Task objective: Print out the data exactly, keeping every image out of it.

════════════════════

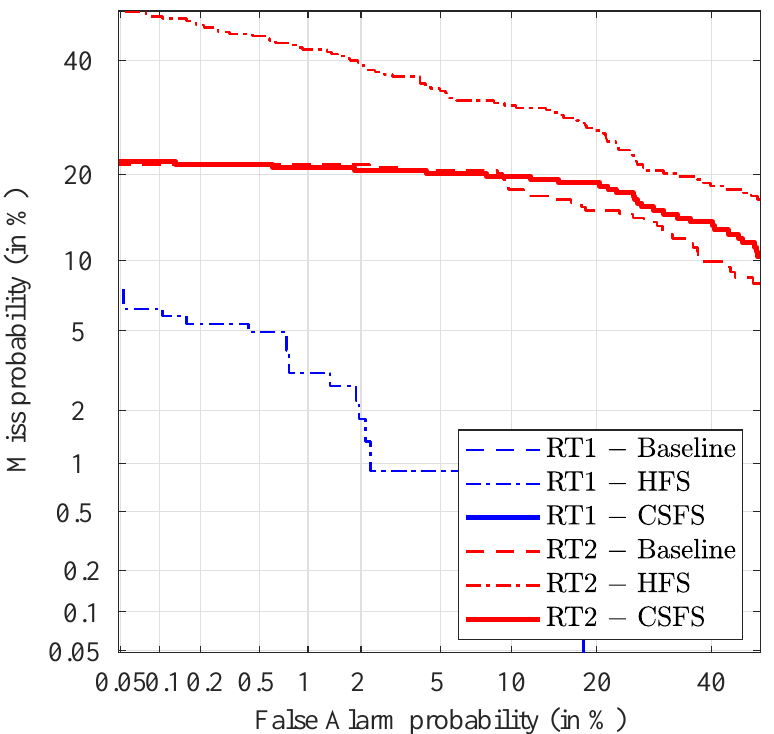
Figure 8. DET plots for non-stabilized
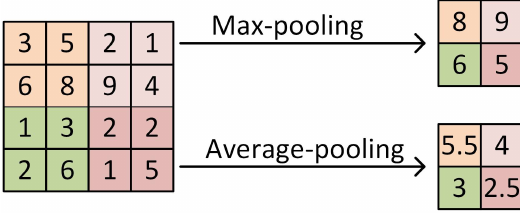
Figure 4. Example of pooling operations. The kernel size is 2 × 2 and the stride is 2 pixels.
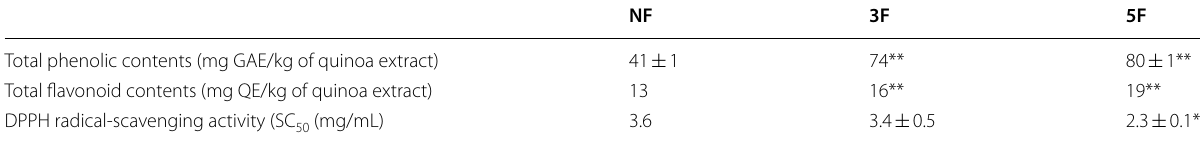
( NF non-fermented, 3F 3 days, 5F 5 days of fermented quinoa extracts); (NF vs 3F and 5F, **p < 0.01)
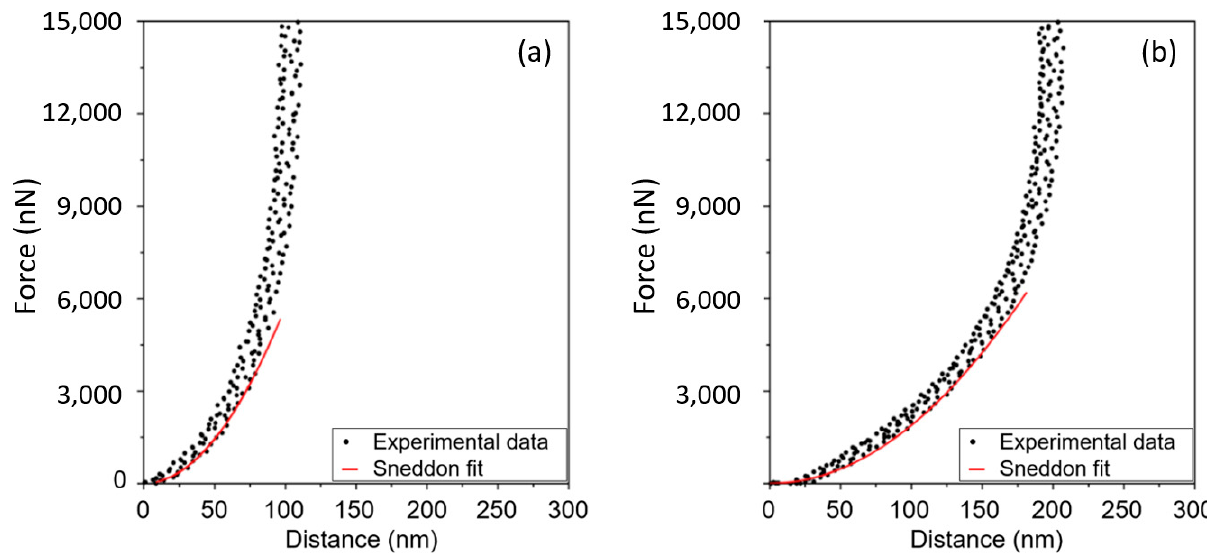
Figure 3. Force–distance curves of the tested bio-polyesters: ( a ) PLA; ( b ) P(3 HB-co-88% 3 HV).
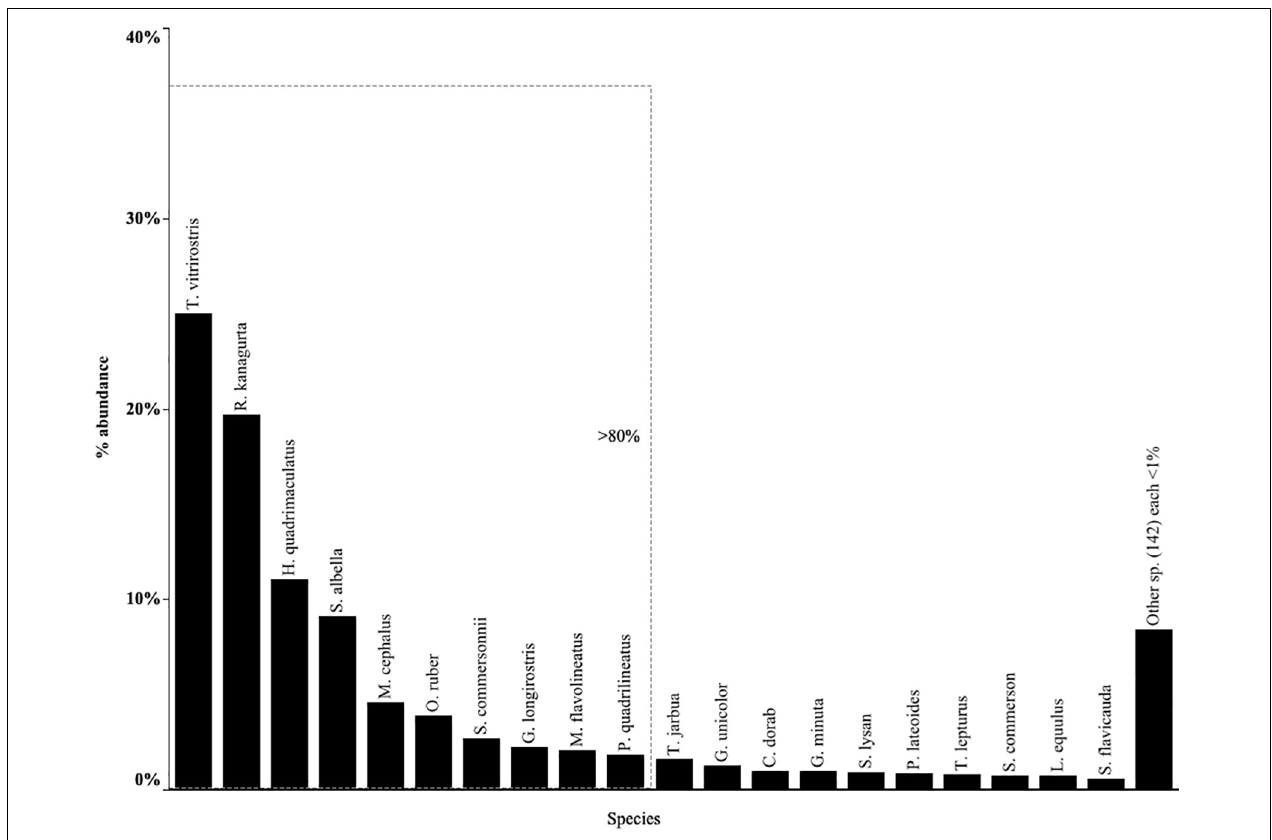
FIGURE 3 | Relative abundance of top 20 species with the top 10 contributing more than 80% of the total abundance. Top species for each gear type given in Supplementary Figure S1 and a full species list and relative abundances by each gear type given in Supplementary Table S2 .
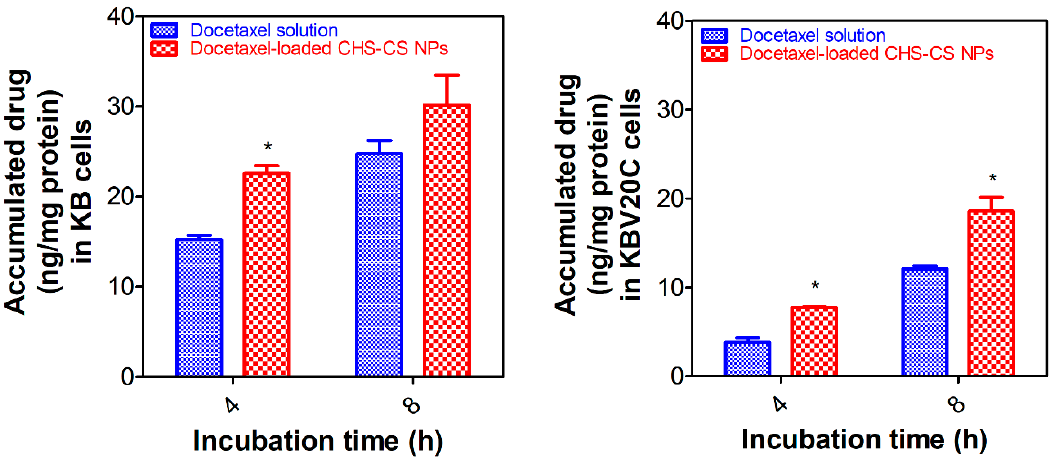
Figure 7. Cellular accumulation assays of designed NPs in KB and KBV20C cells. Incubation time-dependent cellular accumulated amounts of docetaxel in docetaxel solution and docetaxel-loaded CHS-CS NPs-treated groups in KB and KBV20C cells. Each point represents mean ± S.D. ( n = 3). * p < 0.05.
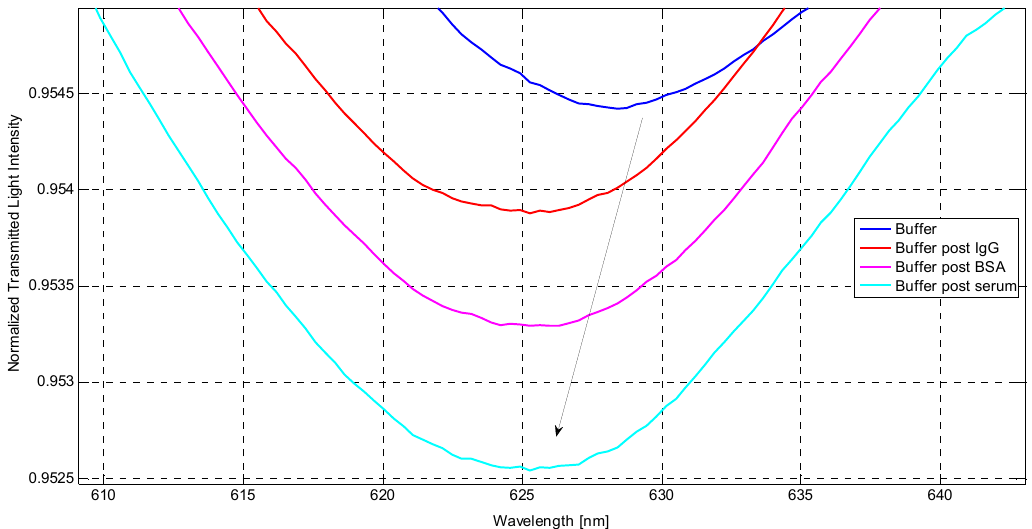
Figure 6. Normalized SPR spectra acquired by the POF-SPR sensor in buffer for the different steps of the surface functionalization process and for the first injection of serum (not spiked).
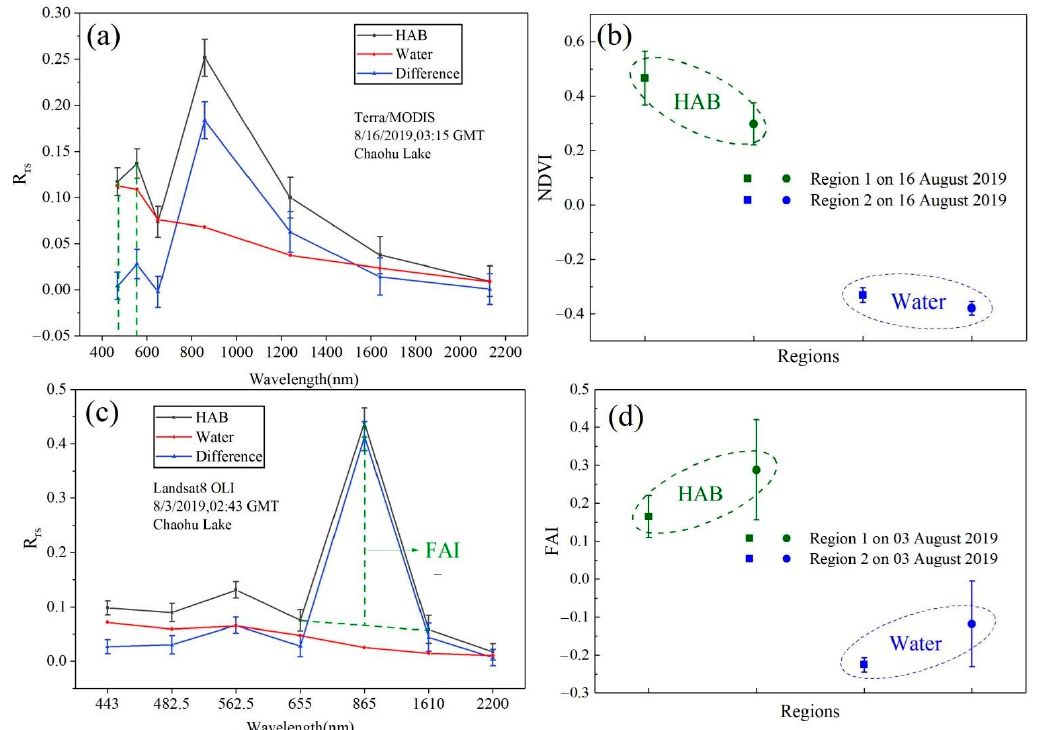
Figure 5. The interpretation of the algorithm and the results of each algorithm’s reflectivity diagram ( a , c , e ) are the reflectances of a harmful algal bloom (HAB) and a nearby non-HAB lake, and ( b , d , f ) are means and standard deviations of HAB and non-HAB water lake reflectance. For the two regions of MODIS, Landsat8, and Sentinel-2 150 × 150 image pixels with 9359 × 9459, 7651 × 7791, and 0980 × 10,980 HAB classification pixels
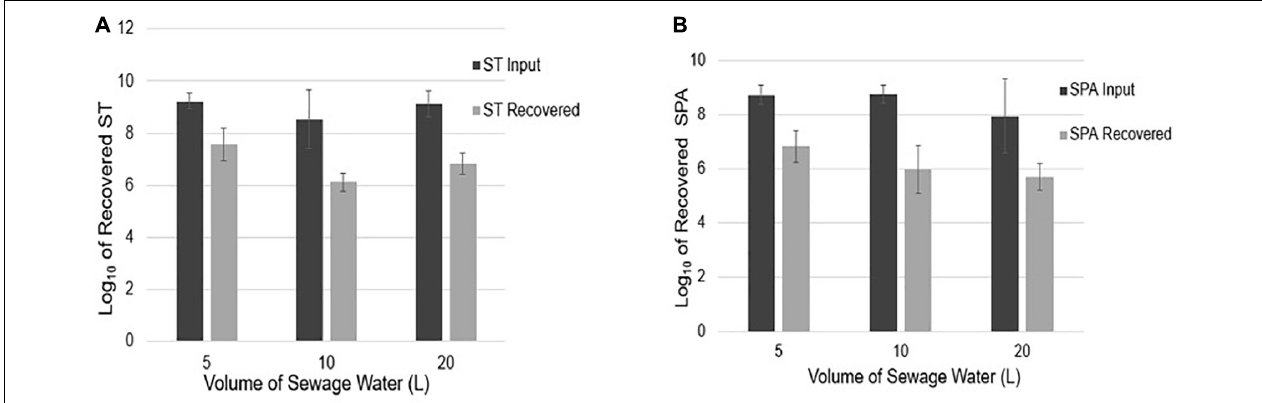
FIGURE 5 | ST and SPA mean recovery in different volumes (5, 10, and 20 L) of sewage samples using the ultrafiltration method in three replicate experiments. Error bars represent standard deviation. The experiments were validated using Salmonella strains from ATCC (ST: 19430; SPA:9150) tested by primers/probes described by Karkey et al. (2016). (A) Black bars represent the mean input ST seeded into 5, 10, and 20 L samples in three replicate experiments, and gray bars represent the mean recovered detected by qPCR. (B) Black bars represent the mean SPA seeded, and gray bars represent the mean recovered SPA detected by qPCR.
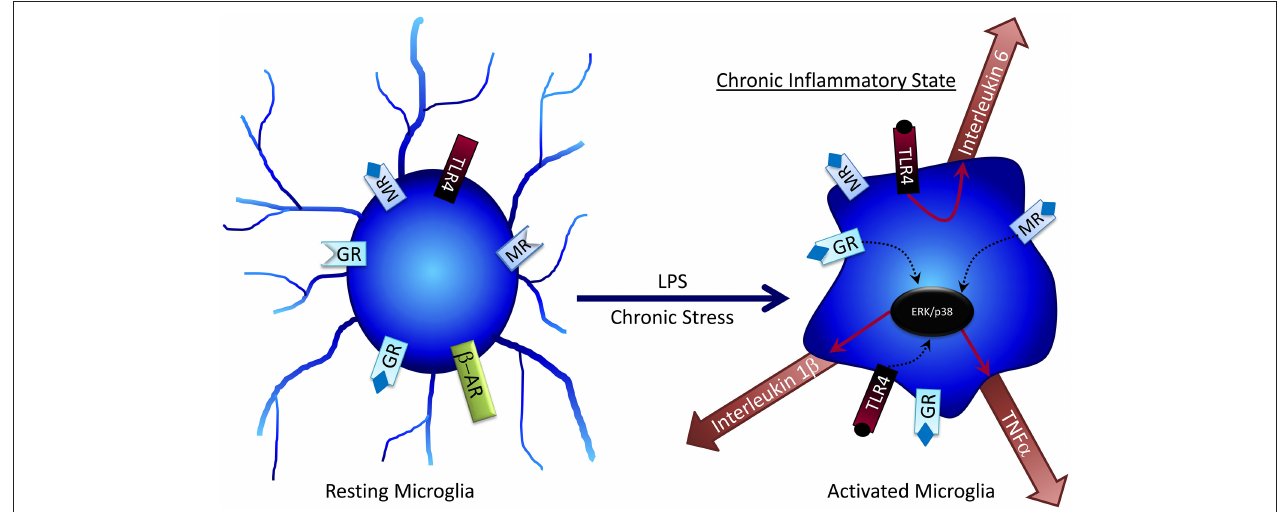
FIGURE 2 | Microglia can become activated by factors such as LPS or chronic stress, where they become desensitized to the anti-inflammatory effects of glucocorticoids. Activated microglia can release pro-inflammatory cytokines, which at high concentrations can have negative effects on cognitive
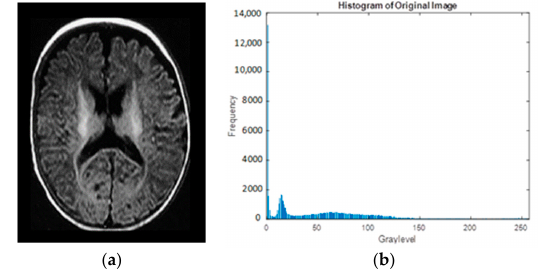
Figure 7. ( a ) Original Image; ( b ) Histogram Image.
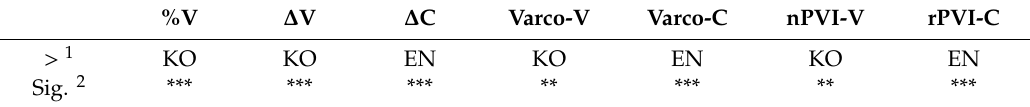
Table 3. Significance results with Linear Mixed E ff ects (LME) for English and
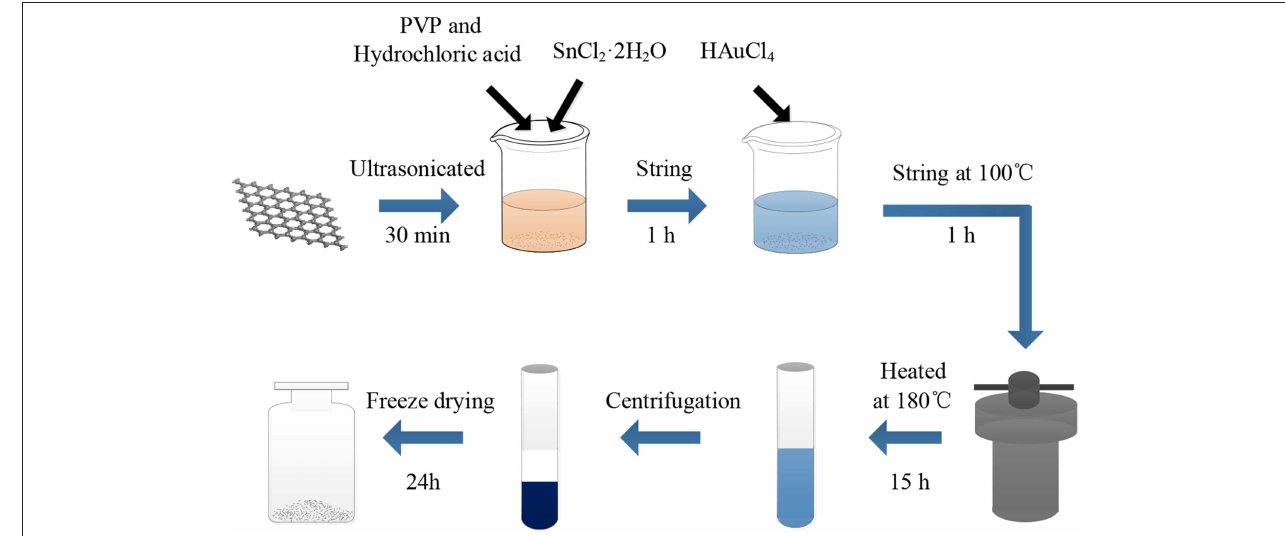
FIGURE 1 | Schematic diagram of the preparation of AuNPs-SnO 2 -RGO hybrid.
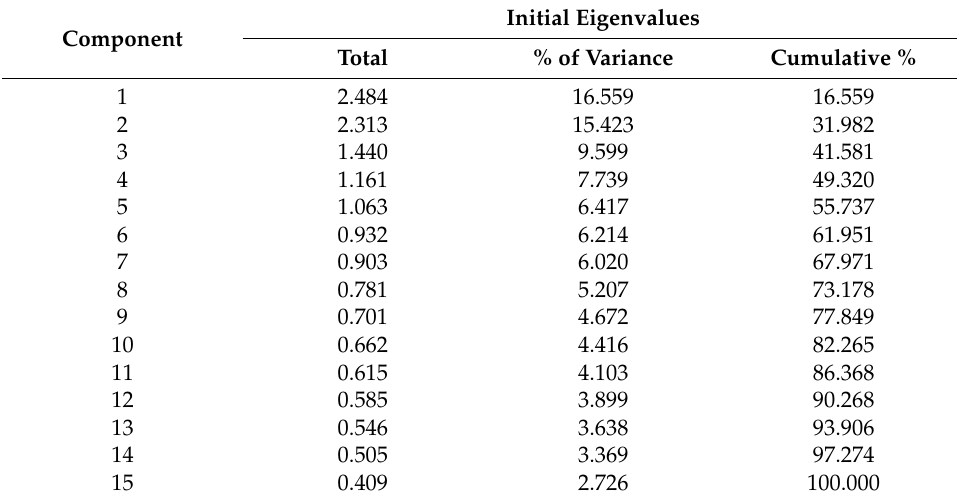
Table 3. Principal component analysis for the 15 items of the New Environmental Paradigm Scale (NEP).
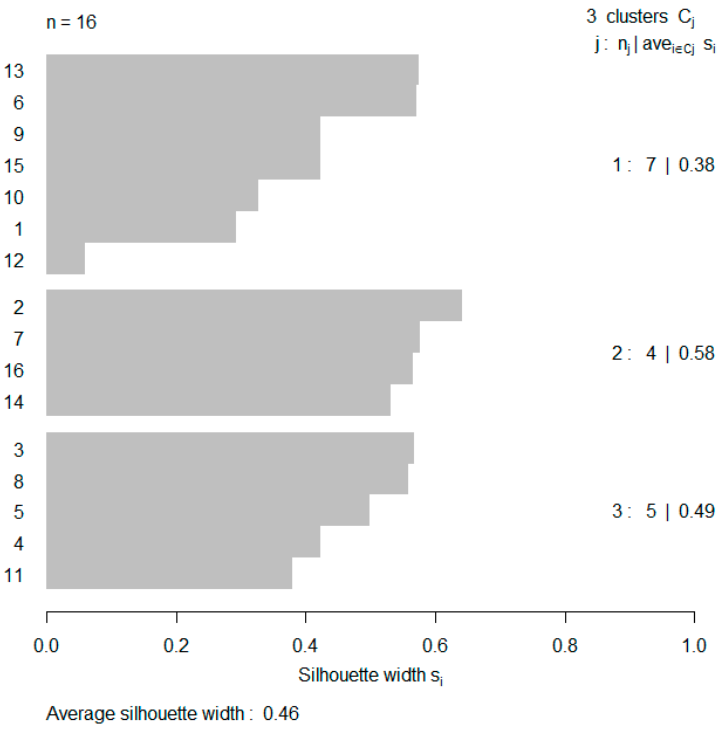
Figure 3. Silhouette analysis for time scale 8.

════════════════════

Exercise solution:
Figure 8. DET plots for non-stabilized
Figure 4. Example of pooling operations. The kernel size is 2 × 2 and the stride is 2 pixels.
( NF non-fermented, 3F 3 days, 5F 5 days of fermented quinoa extracts); (NF vs 3F and 5F, **p < 0.01)
Figure 3. Force–distance curves of the tested bio-polyesters: ( a ) PLA; ( b ) P(3 HB-co-88% 3 HV).
FIGURE 3 | Relative abundance of top 20 species with the top 10 contributing more than 80% of the total abundance. Top species for each gear type given in Supplementary Figure S1 and a full species list and relative abundances by each gear type given in Supplementary Table S2 .
Figure 7. Cellular accumulation assays of designed NPs in KB and KBV20C cells. Incubation time-dependent cellular accumulated amounts of docetaxel in docetaxel solution and docetaxel-loaded CHS-CS NPs-treated groups in KB and KBV20C cells. Each point represents mean ± S.D. ( n = 3). * p < 0.05.
Figure 6. Normalized SPR spectra acquired by the POF-SPR sensor in buffer for the different steps of the surface functionalization process and for the first injection of serum (not spiked).
Figure 5. The interpretation of the algorithm and the results of each algorithm’s reflectivity diagram ( a , c , e ) are the reflectances of a harmful algal bloom (HAB) and a nearby non-HAB lake, and ( b , d , f ) are means and standard deviations of HAB and non-HAB water lake reflectance. For the two regions of MODIS, Landsat8, and Sentinel-2 150 × 150 image pixels with 9359 × 9459, 7651 × 7791, and 0980 × 10,980 HAB classification pixels
FIGURE 5 | ST and SPA mean recovery in different volumes (5, 10, and 20 L) of sewage samples using the ultrafiltration method in three replicate experiments. Error bars represent standard deviation. The experiments were validated using Salmonella strains from ATCC (ST: 19430; SPA:9150) tested by primers/probes described by Karkey et al. (2016). (A) Black bars represent the mean input ST seeded into 5, 10, and 20 L samples in three replicate experiments, and gray bars represent the mean recovered detected by qPCR. (B) Black bars represent the mean SPA seeded, and gray bars represent the mean recovered SPA detected by qPCR.
FIGURE 2 | Microglia can become activated by factors such as LPS or chronic stress, where they become desensitized to the anti-inflammatory effects of glucocorticoids. Activated microglia can release pro-inflammatory cytokines, which at high concentrations can have negative effects on cognitive
Figure 7. ( a ) Original Image; ( b ) Histogram Image.
Table 3. Significance results with Linear Mixed E ff ects (LME) for English and
FIGURE 1 | Schematic diagram of the preparation of AuNPs-SnO 2 -RGO hybrid.
Table 3. Principal component analysis for the 15 items of the New Environmental Paradigm Scale (NEP).
Figure 3. Silhouette analysis for time scale 8.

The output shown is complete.